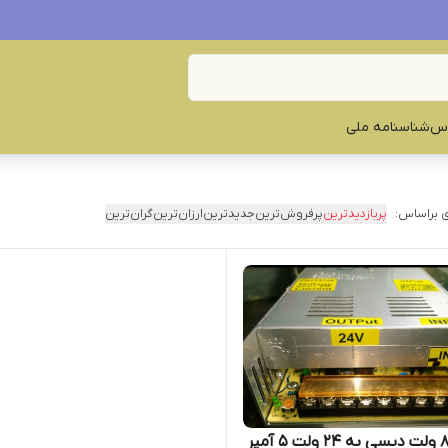
س‌
شناسنامه ملی
 براساس:
پربازدیدترین
پرفروش‌ترین
جدیدترین
ارزان‌ترین
گران‌ترین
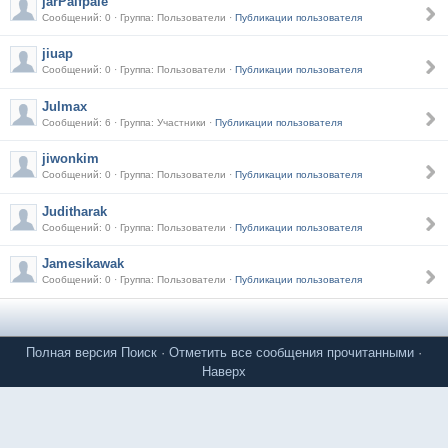
jarPalfpale
Сообщений: 0 · Группа: Пользователи ·
Публикации пользователя
jiuap
Сообщений: 0 · Группа: Пользователи ·
Публикации пользователя
Julmax
Сообщений: 6 · Группа: Участники ·
Публикации пользователя
jiwonkim
Сообщений: 0 · Группа: Пользователи ·
Публикации пользователя
Juditharak
Сообщений: 0 · Группа: Пользователи ·
Публикации пользователя
Jamesikawak
Сообщений: 0 · Группа: Пользователи ·
Публикации пользователя
Полная версия
Поиск
·
Отметить все сообщения прочитанными
·
Наверх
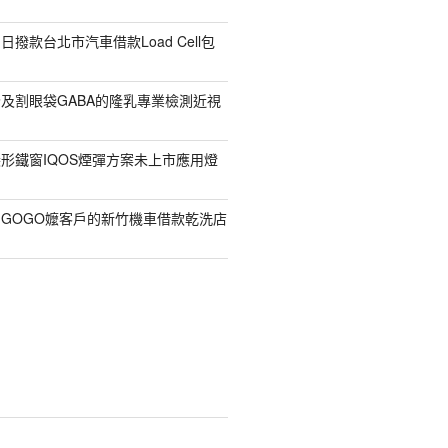
撥款台北市汽車借款Load Cell包
及割眼袋GABA的隆乳專業檢測近視
形鐵窗IQOS煙彈方案未上市應用燈
GOGO嬤客戶的新竹機車借款乾洗店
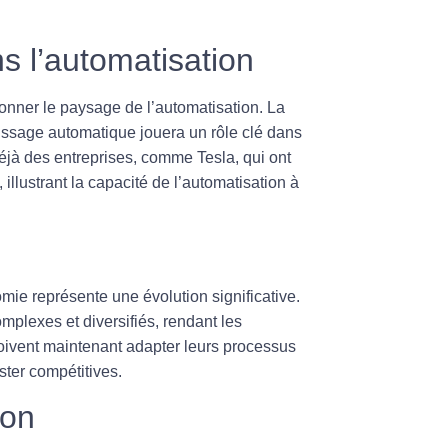
 l’automatisation
onner le paysage de l’automatisation. La
issage automatique
jouera un rôle clé dans
éjà des entreprises, comme Tesla, qui ont
llustrant la capacité de l’automatisation à
omie
représente une évolution significative.
mplexes et diversifiés, rendant les
doivent maintenant adapter leurs processus
ster compétitives.
ion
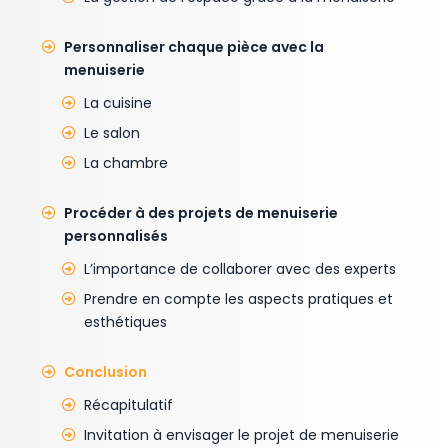
Personnaliser chaque pièce avec la
menuiserie
La cuisine
Le salon
La chambre
Procéder à des projets de menuiserie
personnalisés
L’importance de collaborer avec des experts
Prendre en compte les aspects pratiques et
esthétiques
Conclusion
Récapitulatif
Invitation à envisager le projet de menuiserie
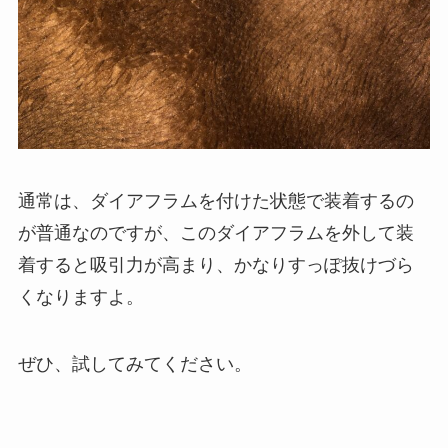
通常は、ダイアフラムを付けた状態で装着するの
が普通なのですが、このダイアフラムを外して装
着すると吸引力が高まり、かなりすっぽ抜けづら
くなりますよ。
ぜひ、試してみてください。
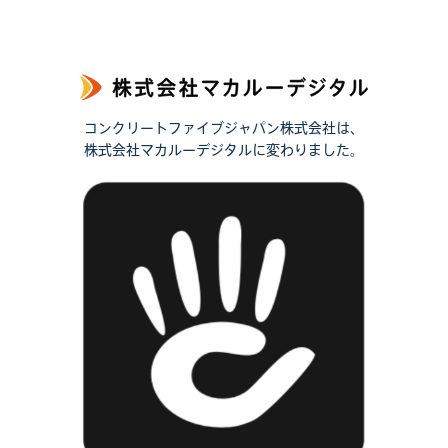
コンクリートファイブジャパン株式会社は、
株式会社マカルーデジタルに変わりました。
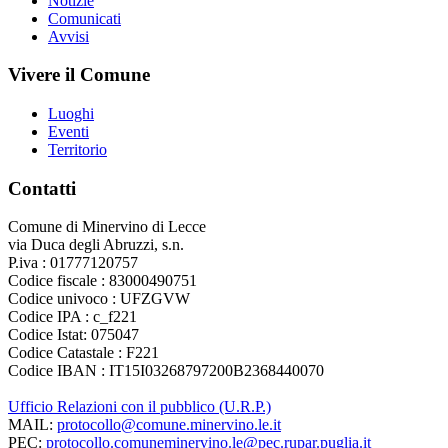
Notizie
Comunicati
Avvisi
Vivere il Comune
Luoghi
Eventi
Territorio
Contatti
Comune di Minervino di Lecce
via Duca degli Abruzzi, s.n.
P.iva : 01777120757
Codice fiscale : 83000490751
Codice univoco : UFZGVW
Codice IPA : c_f221
Codice Istat: 075047
Codice Catastale : F221
Codice IBAN : IT15I03268797200B2368440070
Ufficio Relazioni con il pubblico (U.R.P.)
MAIL:
protocollo@comune.minervino.le.it
PEC:
protocollo.comuneminervino.le@pec.rupar.puglia.it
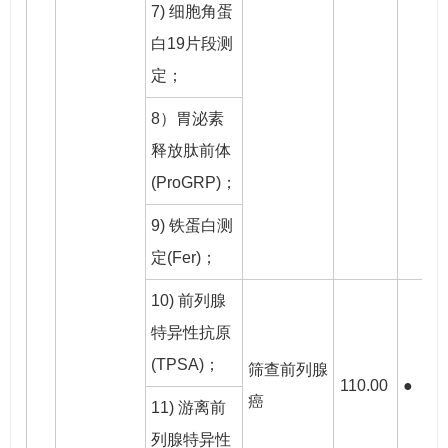
7) 细胞角蛋
白19片段测
定；
8）胃泌素
释放肽前体
(ProGRP)；
9) 铁蛋白测
定(Fer)；
10) 前列腺
特异性抗原
(TPSA)；
筛查前列腺
110.00
●
癌
11) 游离前
列腺特异性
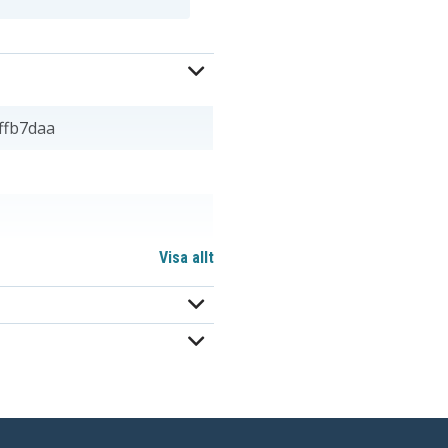
ffb7daa
Visa allt
2 mm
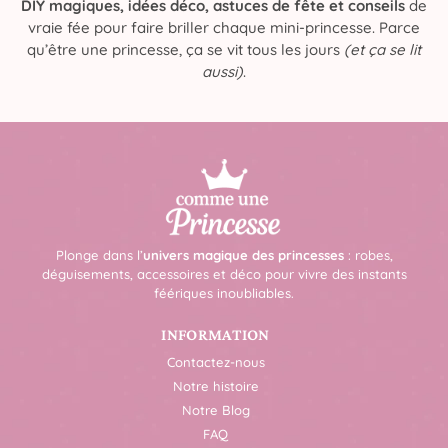
DIY magiques, idées déco, astuces de fête et conseils
de
vraie fée pour faire briller chaque mini-princesse. Parce
qu’être une princesse, ça se vit tous les jours
(et ça se lit
aussi)
.
Plonge dans l’
univers magique des princesses
: robes,
déguisements, accessoires et déco pour vivre des instants
féériques inoubliables.
INFORMATION
Contactez-nous
Notre histoire
Notre Blog
FAQ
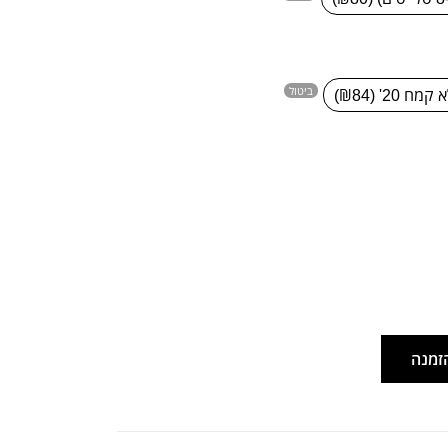
ביטול
מח 20' (₪84)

YOUR TASK: Only lines holding the word "automatisation" are wanted, so copy each of them from the records above.

TASK SOLUTION:
 l’automatisation
onner le paysage de l’automatisation. La
llustrant la capacité de l’automatisation à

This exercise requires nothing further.